Рик владел мудростью, а Карола – математикой. Она все цены держала в голове. С пивом (0,56 марки), пшеничной (1,56 марки) или бочковой шипучкой (двадцать один пфенниг за стакан) все было просто, но буфетчица знала еще и цены каждого из несчетных вин, всех этих «Мурфатларов», «Котнари» и «Токаев», не говоря уже о чешских, польских и русских водках или шипучих винах, которые как раз вошли в моду и пользовались у посетителей огромной популярностью. «Умница она, вот и все», – говорил Рик.

Именно такой, как Карола, Эд представлял себе берлинскую штучку, – гордой, вызывающей, находчивой.
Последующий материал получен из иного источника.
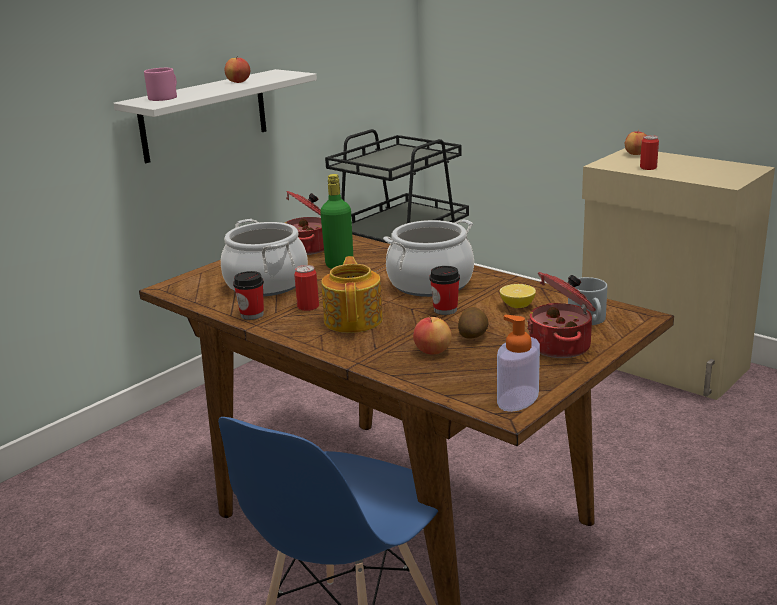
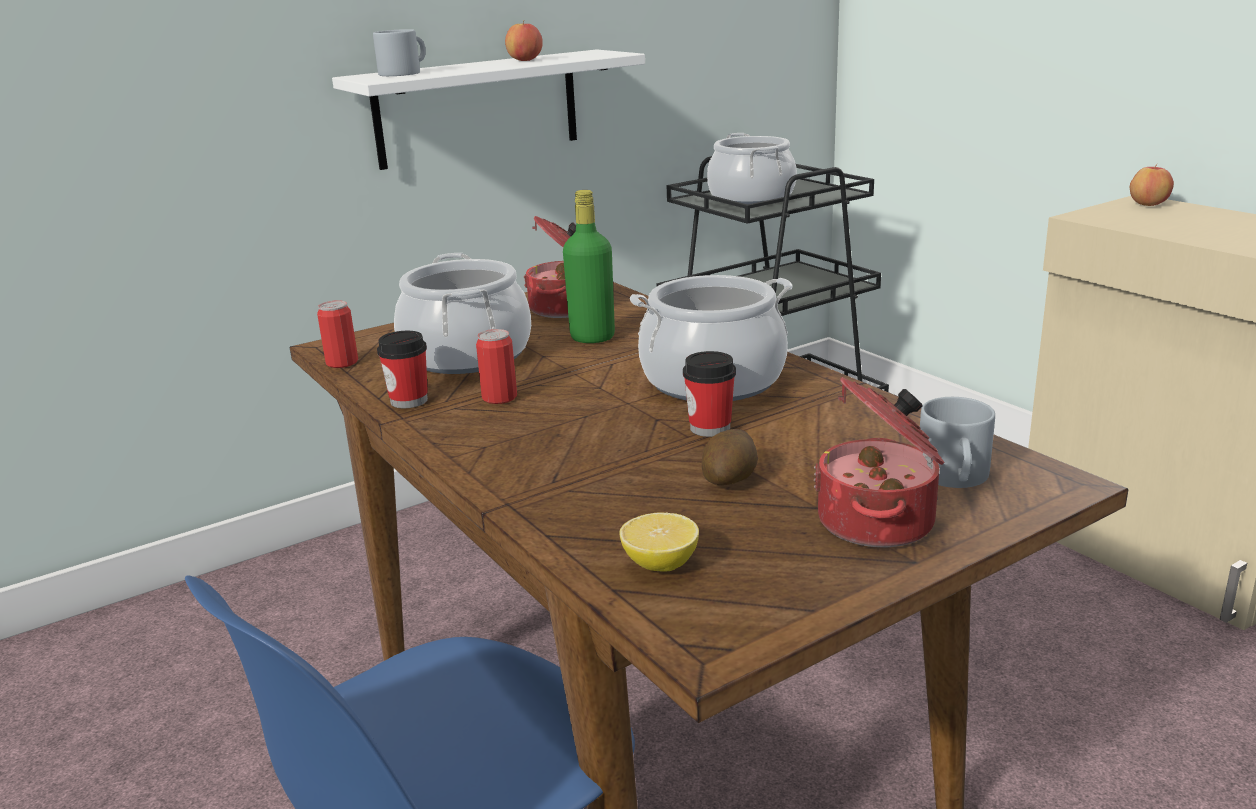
camera: 15 degrees right, 0 degrees up
(165, 97) = (404, 73): pink mug -> grey mug
(354, 319) = (553, 427): teapot -> none
(383, 162) = (751, 198): none -> cooking pot
(432, 352) = (642, 501): apple -> none
(517, 306) = (837, 435): lemon -> lemon (660, 564)
(518, 399) = (740, 620): soap dispenser -> none
(648, 168) = (1162, 226): can -> can (342, 362)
У нее был белоснежный джинсовый костюм, который она иногда надевала даже на работу. В каждом ее движении сквозила энергия, и все в ней внушало уважение, в том числе рыжие волосы, во время работы она подкалывала их вверх, сооружая этакую башенку, угрожающе шатавшуюся при каждом шаге, но никогда не падавшую. Карола подсчитывала у Кромбаха в конторе дневную выручку, она же следила за уровнем задолженностей команды в буфете – никто другой не сумел бы.

Буфетная чета изначально отнеслась к Эду очень по-доброму, почти с любовью, вроде как по-родительски, во всяком случае в той манере, какой Эду недоставало. Рик выбрал его для винного погреба, он стал Риковым помощником, а не Рольф и не Рене. А Карола каждый день приносила ему в судомойню свежезаваренный чай и порой устраивала ему и Крузо ледяной массаж, прямо во время работы. Использовала льдинку как инструмент, вела ее длинным, плавным движением, будто резала жаркое. «Продолжай работать, малыш, считай, что меня здесь нет, поверь, только так по-настоящему расслабляешься».

Как и Кромбах, буфетная чета жила в одной из маленьких блочных построек, что окружали «Отшельник». Рик называл их – шале. Ни водопровода, ни туалета и очень тесно. «А что человеку надо?» – вопрошал Рик и начинал одну из своих буфетных речей. Обстоятельства на острове, дескать, делали человека добрее. «Словно кто-то растягивает время, Эд, чуть не до бесконечности».

Корень

Опыт показал Эду, что раскочегаренное К. желание оставит его нескоро, но внезапно все миновало. Потерпевшие крушение шептали в темноту свое имя, и уже секунду-другую спустя он его не помнил. Не помнил даже, называли они его вообще или нет. Часто он попросту погружался в сон, похожий на обморок, и необходимость спрашивать себя, как он вынесет присутствие того или иного тела в потемках, сама собой отпадала. Секрет заключался в том, чтобы просто спать.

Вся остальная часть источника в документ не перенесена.